*** TEXT BLOCK Section Begins ***
As you probably know Atomico released their State Of European Tech report for 2022.
So, Atomico, a venture capital firm, conducted a survey among investors and founders.
The founders identified what were the top factors in choosing investors for their startup, while investors have been asked to identify what helped them to win the deal. These results are very interesting.
What do the founders say?
- 57% said that the most important thing for them is a general understanding of the vision and goals of a startup
- 31% noticed the need for an investor to have a wide network
- 27% wanted to have a “chemistry” with a funding partner in the first place
- 24% were looking into the required industry experience
- 17% of founders selected multiple options:
- go-to-international-markets assistance,
- the brand and reputation of the fund,
- evaluation,
- conditions flexibility of the deal
What do these numbers say to us? Evaluation of a startup is not that important to founders. It gets only the 5th place.
It is worth mentioning that only 7% of founders noticed they chose VC, which was talked with a long time ago (they did value the “investment” of VCs into the building of relationships before the seed round).
The picture is different when we are looking at the data from capitalists.
What do venture capitalists say?
- 48% believe in investing in building relationships with founders first and this has become the key to winning a deal (while founders don’t care about it, as usual)
*** TEXT BLOCK Section Ends ***
*** GIVEN ENTRIES Section Begins ***
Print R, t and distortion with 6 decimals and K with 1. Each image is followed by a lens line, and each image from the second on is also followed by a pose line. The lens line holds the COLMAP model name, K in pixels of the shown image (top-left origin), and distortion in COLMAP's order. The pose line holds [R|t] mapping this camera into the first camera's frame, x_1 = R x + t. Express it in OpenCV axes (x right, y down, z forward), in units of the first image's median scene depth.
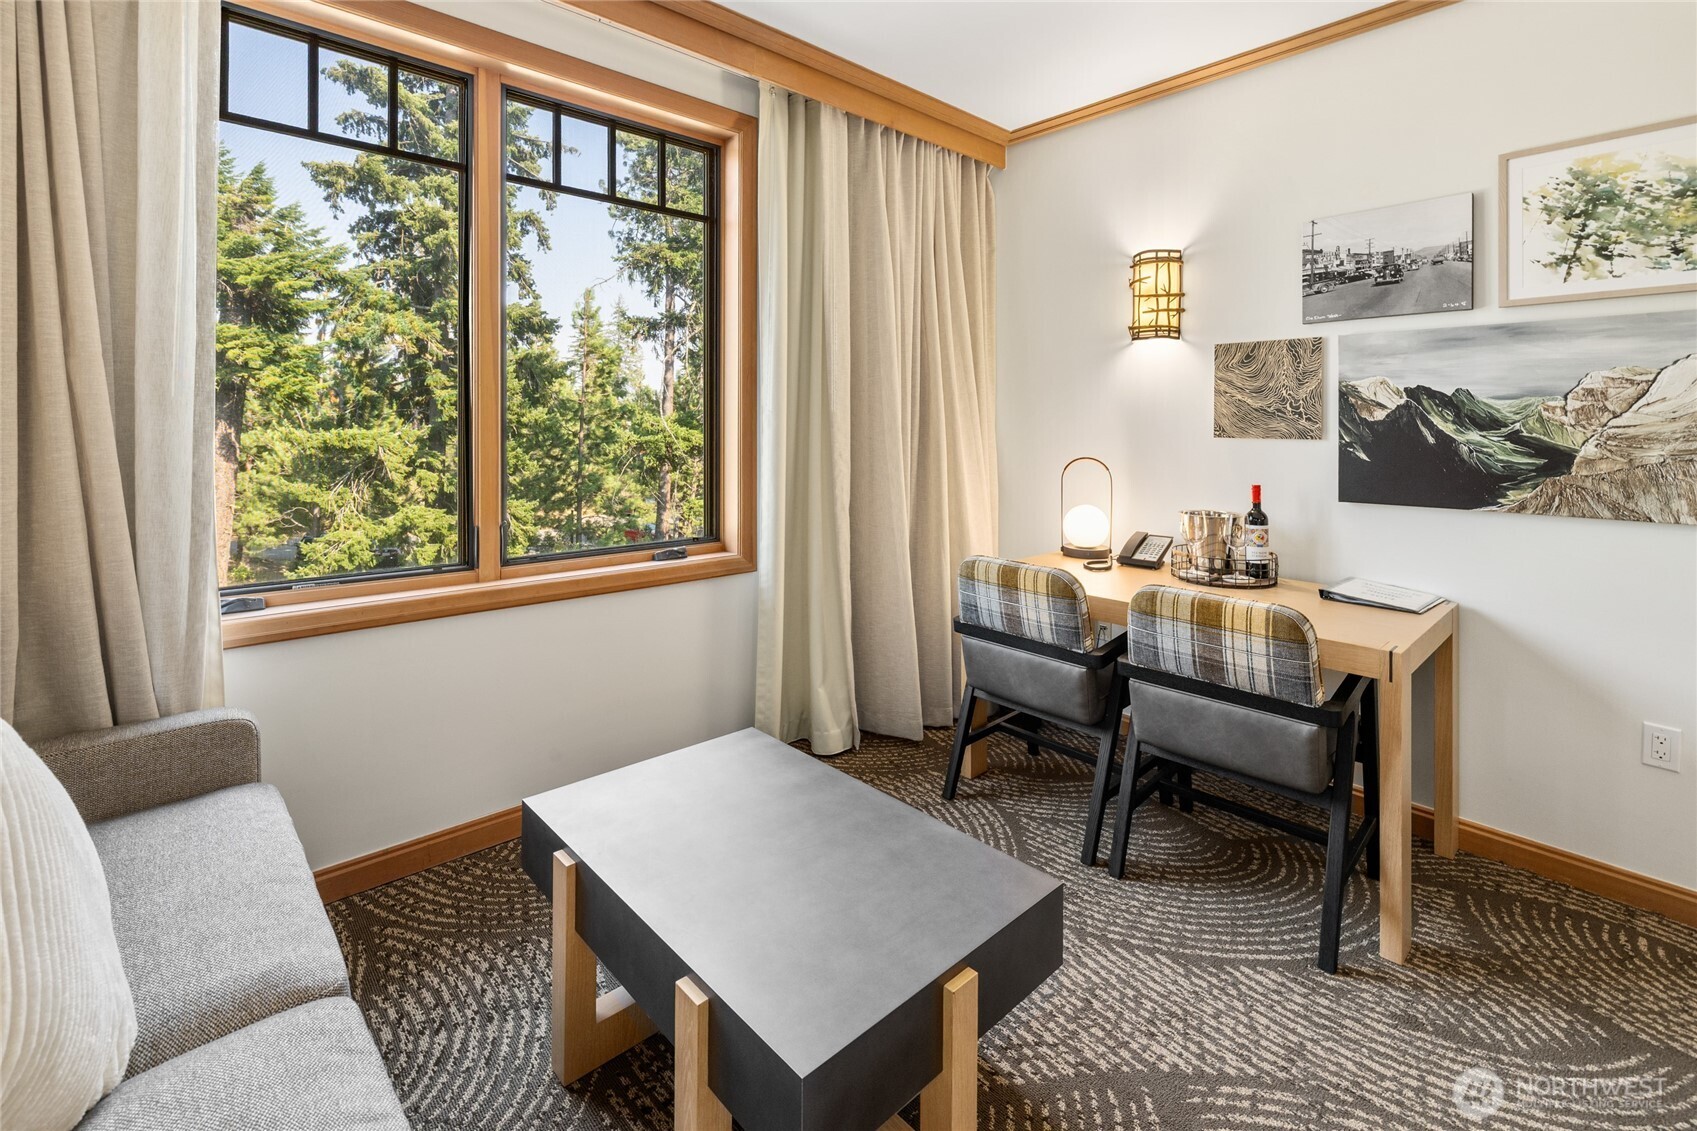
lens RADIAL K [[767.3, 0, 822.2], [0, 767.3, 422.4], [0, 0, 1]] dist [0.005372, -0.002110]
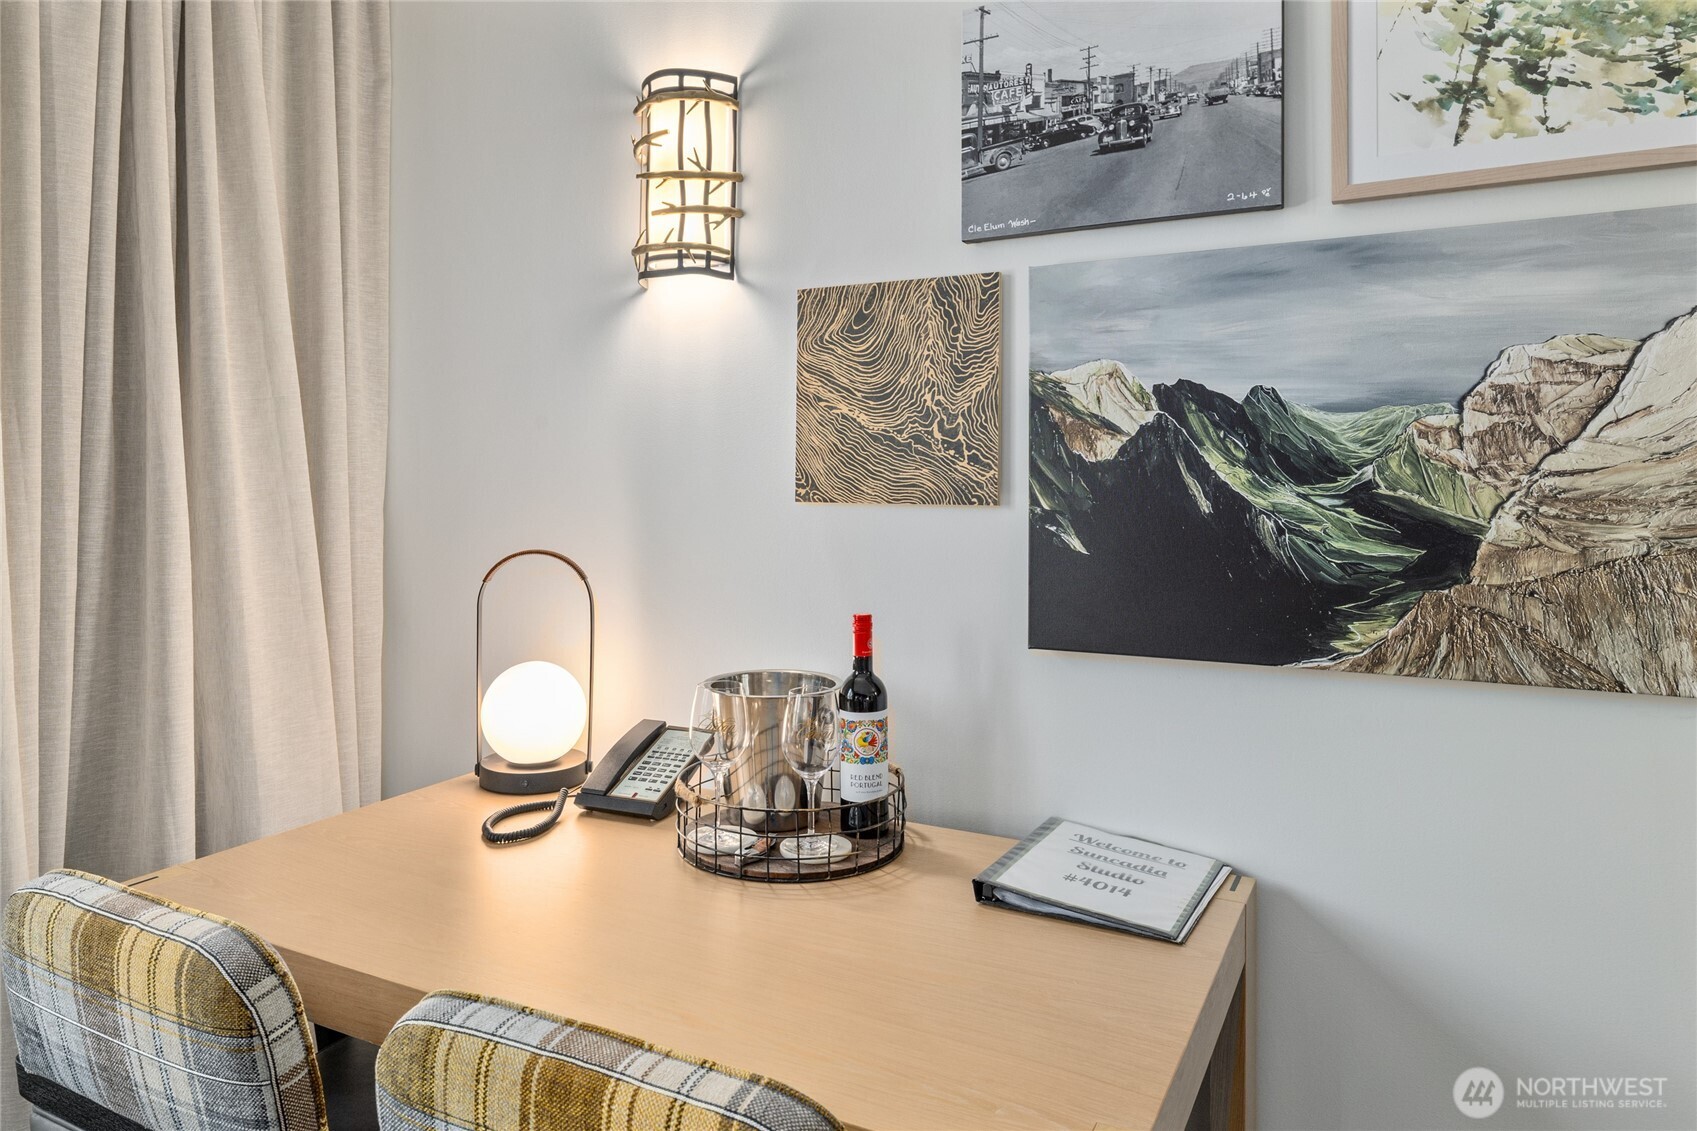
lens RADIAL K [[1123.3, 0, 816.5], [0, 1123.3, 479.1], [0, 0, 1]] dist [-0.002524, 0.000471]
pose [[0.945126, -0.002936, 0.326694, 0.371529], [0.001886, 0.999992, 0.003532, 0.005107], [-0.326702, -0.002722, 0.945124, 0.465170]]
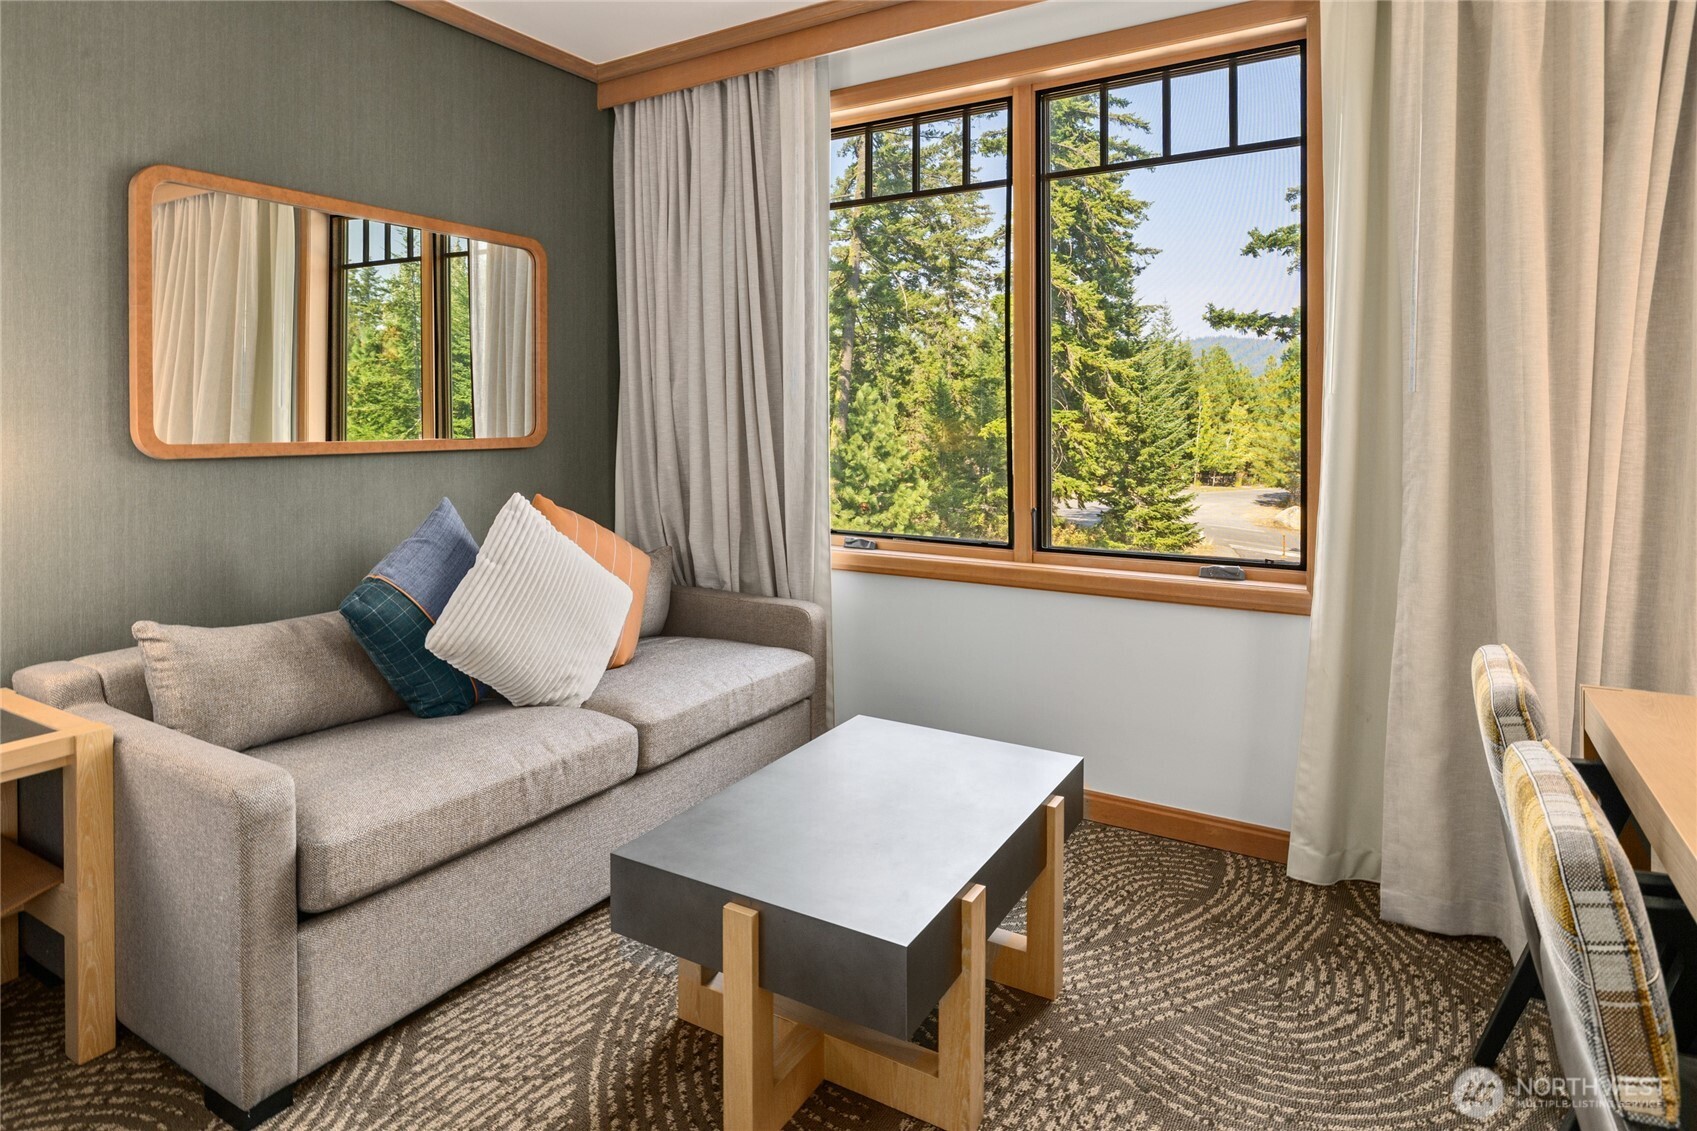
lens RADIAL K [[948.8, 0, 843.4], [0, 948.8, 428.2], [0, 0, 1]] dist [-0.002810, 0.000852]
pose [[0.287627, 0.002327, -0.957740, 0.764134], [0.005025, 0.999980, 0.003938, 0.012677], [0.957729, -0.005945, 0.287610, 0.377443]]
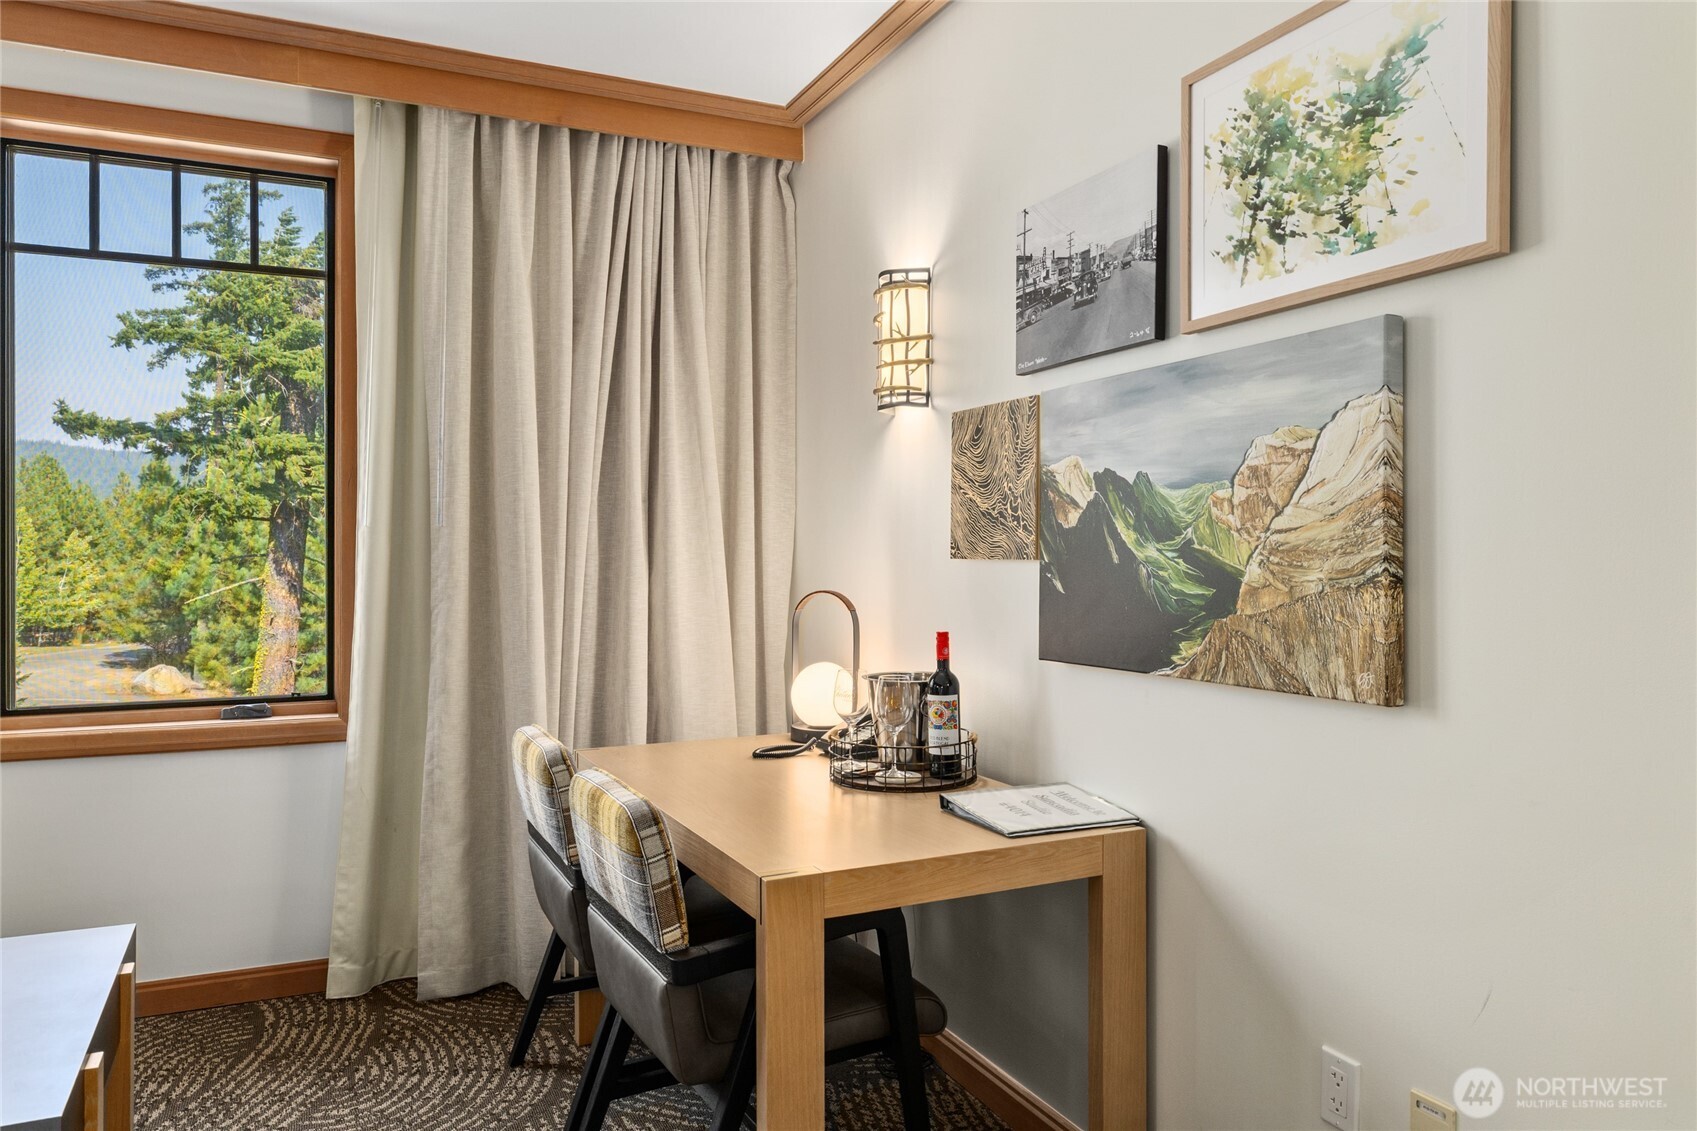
*** GIVEN ENTRIES Section Ends ***
▸ TASK SET
**A.** Using the text on Atomico's survey of founders and investors, answer the following:
(i) What percentage of founders said an investor needs a wide network?
(ii) What share of founders said they chose a VC they had talked with a long time ago?
(iii) What percentage of venture capitalists believe in investing in building relationships with founders first?
**B.** Write the next part of the text on Atomico's survey of founders and investors, picking up after its final sentence.
The listing comes from a separate source, unrelated to the text on Atomico's survey.

▸ OUTPUTS IN ORDER
**A.**
(i) 31%
(ii) 7%
(iii) 48%

**B.**
- 27% rely upon their brand and reputation
- 25% believe their wide network helped them gain the deal
- 23% say that common ground in vision and goals and alignment with the founder has been key
- 22% because of the speed of decision-making and closing the deal
- 20% believe that because of having relevant industry experience
Other numbers are not so significant.
So now we can highlight some curious inconsistencies:
- We can notice that investors overestimate the “investment” in building relationships (48% vs 7%)
- Investors overvalue VC brand (27% vs 22%)
- Investors overvalue a bit closing deal speed (17% vs 15%)
- Investors a bit underestimate the overall understanding of the vision (9% vs 17%)
- Investors heavily underestimate the assistance in go-to-international-markets (23% vs 57%)
And do we have a parity?
- The same understanding of the importance of the evaluation, and conditions of the seed round (16-18%)
- The track record is not as important as the real help in operating activities from VCs means nobody believes in it (9-14%)
- Beautiful stories about sustainability and diversity are fair to middling (3-5%)
An interesting graph. Don’t you think so? Have a look and study the subject of your own expectations and compare it with the benchmarks.